News agencies and websites have their content reproduced on Google Search and Ne...

dwaite · on Aug 7, 2023

Publishers specifically provide that content however, via techniques like open graph. They already can control how much text or what images are displayed in results. They can also indicate they don't want indexing at all.

Yet they publish articles with the entire headline and backing images marked for free display on Google/Facebook. Almost like they are trying to help the search engines to attract traffic.

warning26 · on Aug 6, 2023

Then ban that, don't ban linking.

mattstir · on Aug 6, 2023

Who's banning linking? The new law tried to get tech companies to pay to show the links with previews (similar to Australia and France, etc).

To be clear, the bill is fundamentally broken. It would require Google or Facebook to pay simply when links to news sites are served, rather than for reproducing or condensing the material in the news article as a "preview" sort of be thing (as in other countries). The bill isn't banning links explicitly, but the government should have seen this coming.

dwaite · on Aug 7, 2023

> The bill isn't banning links explicitly, but the government should have seen this coming.

Perhaps they could have listened when the two companies they are trying to impose this on provide suggestions - or maybe modeled it more closely after legislation in other countries where such media taxes have been successful.

rvnx · on Aug 6, 2023

From the perspective of the newspapers:

Google is exploiting copyrighted content to make profit and create audience.

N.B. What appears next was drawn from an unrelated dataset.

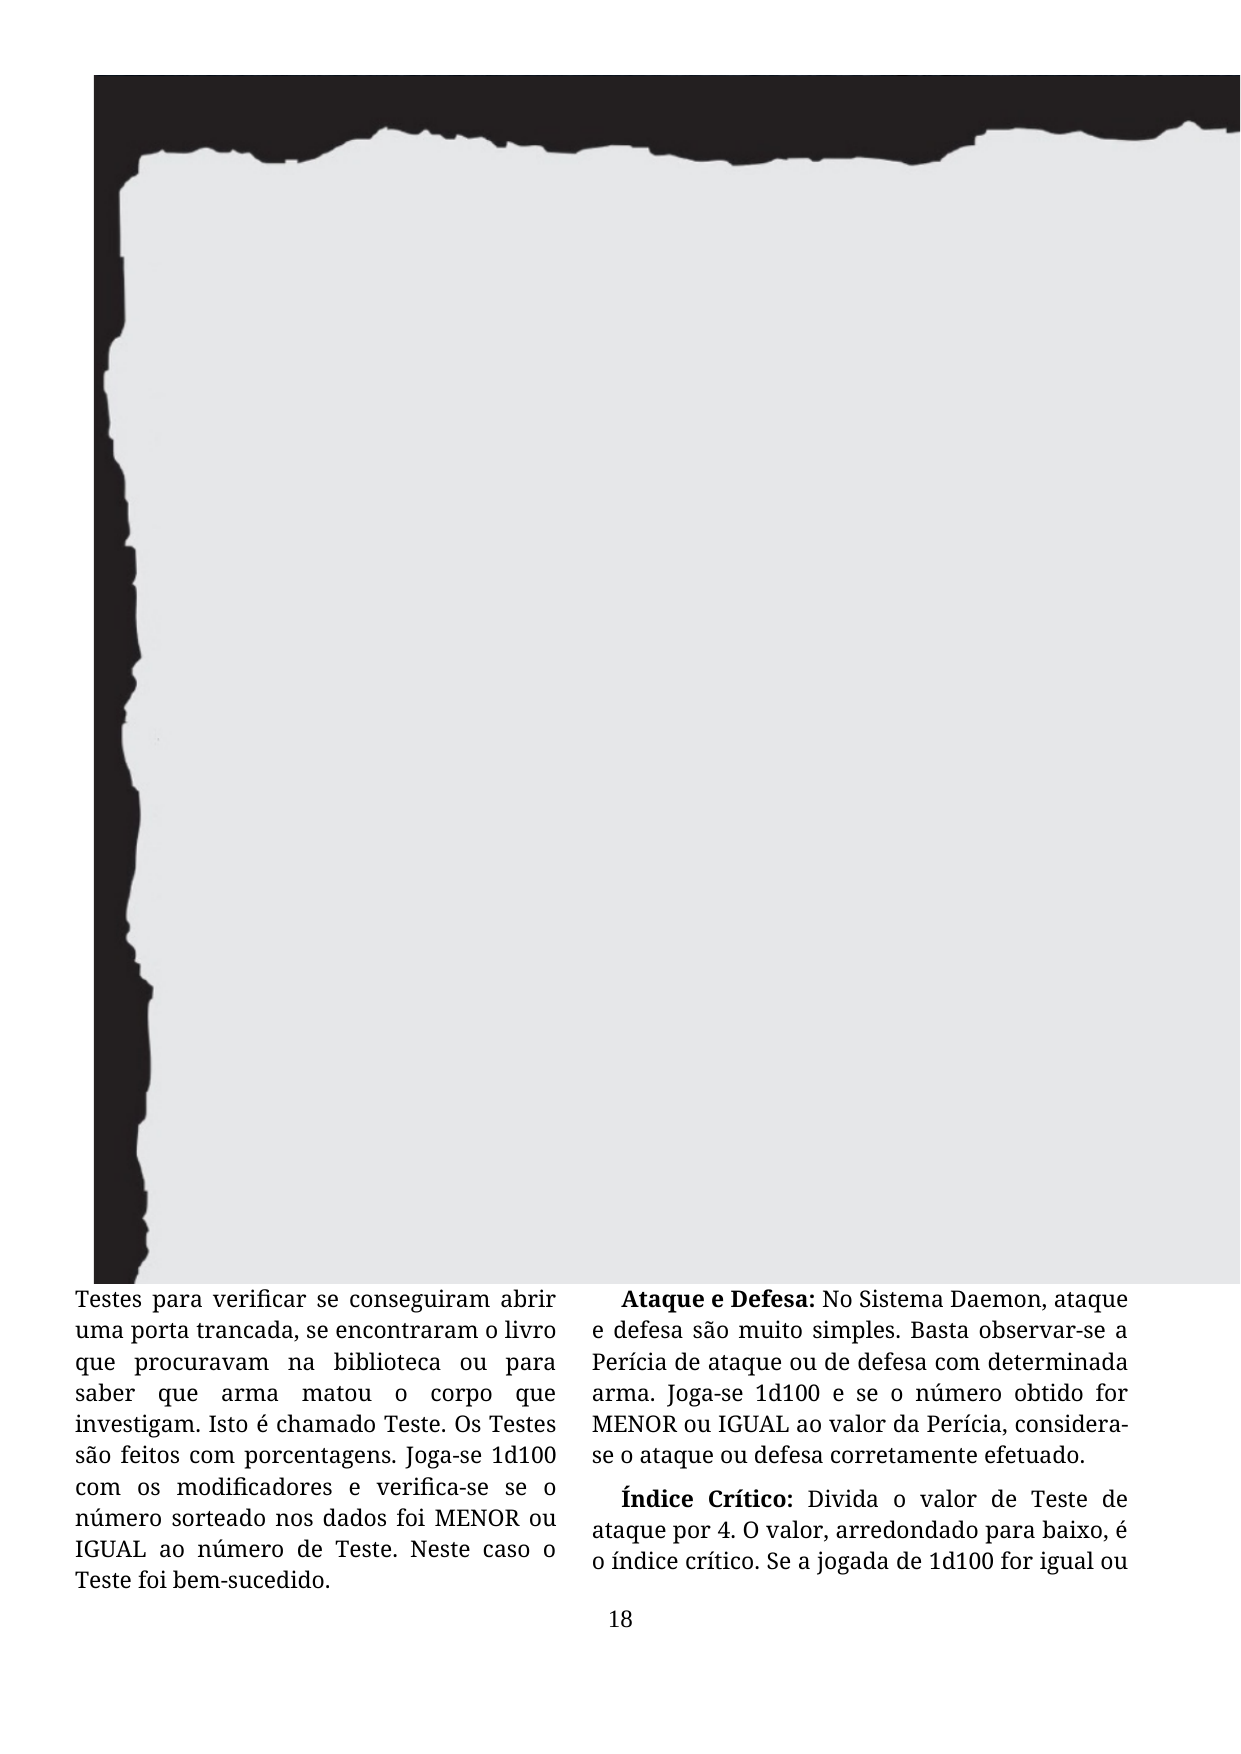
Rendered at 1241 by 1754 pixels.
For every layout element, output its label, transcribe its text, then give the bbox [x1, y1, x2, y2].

If the search index of Google was empty, the people wouldn't use Google, it's that simple.

So the newspapers are asking for royalties for feeding that search index.

gruez · on Aug 6, 2023

But they could easily opt out with robots.txt. They want to have their cake and eat it too. They want the free traffic from search engines AND want google to pay them for the privilege of bringing them traffic.

zlg_codes · on Aug 7, 2023

robots.txt is not an actual Internet standard, and there are no standard controls for when a bot ignores its contents. You're on your own to protect your pages.

Granted, I have `disallow: /` in mine because I don't want my stuff scraped, but I still see Googlebot sometimes, and others, try to crawl my site.

It's not a very effective opt-out, because it requires the 'attacker' to honor the file's settings.

Feel free to enable it on your own server and watch the logs for a few days after sharing some links.

18pfsmt · on Aug 8, 2023

Have you tried crying about the fact that you are getting traffic to your website that nobody would see otherwise?

I hope daddy government treats you well.

Count on Big Brother to save you, and they will beat you down when it's time as well.

warning26 · on Aug 6, 2023

That's like demanding that Rand McNally pay a fee to each city they print onto their maps. Or demanding that World Book Encyclopedia pay a royalty fee to every entity they write an article about.

Noting that something exists and including it in reference material should by no means incur royalties.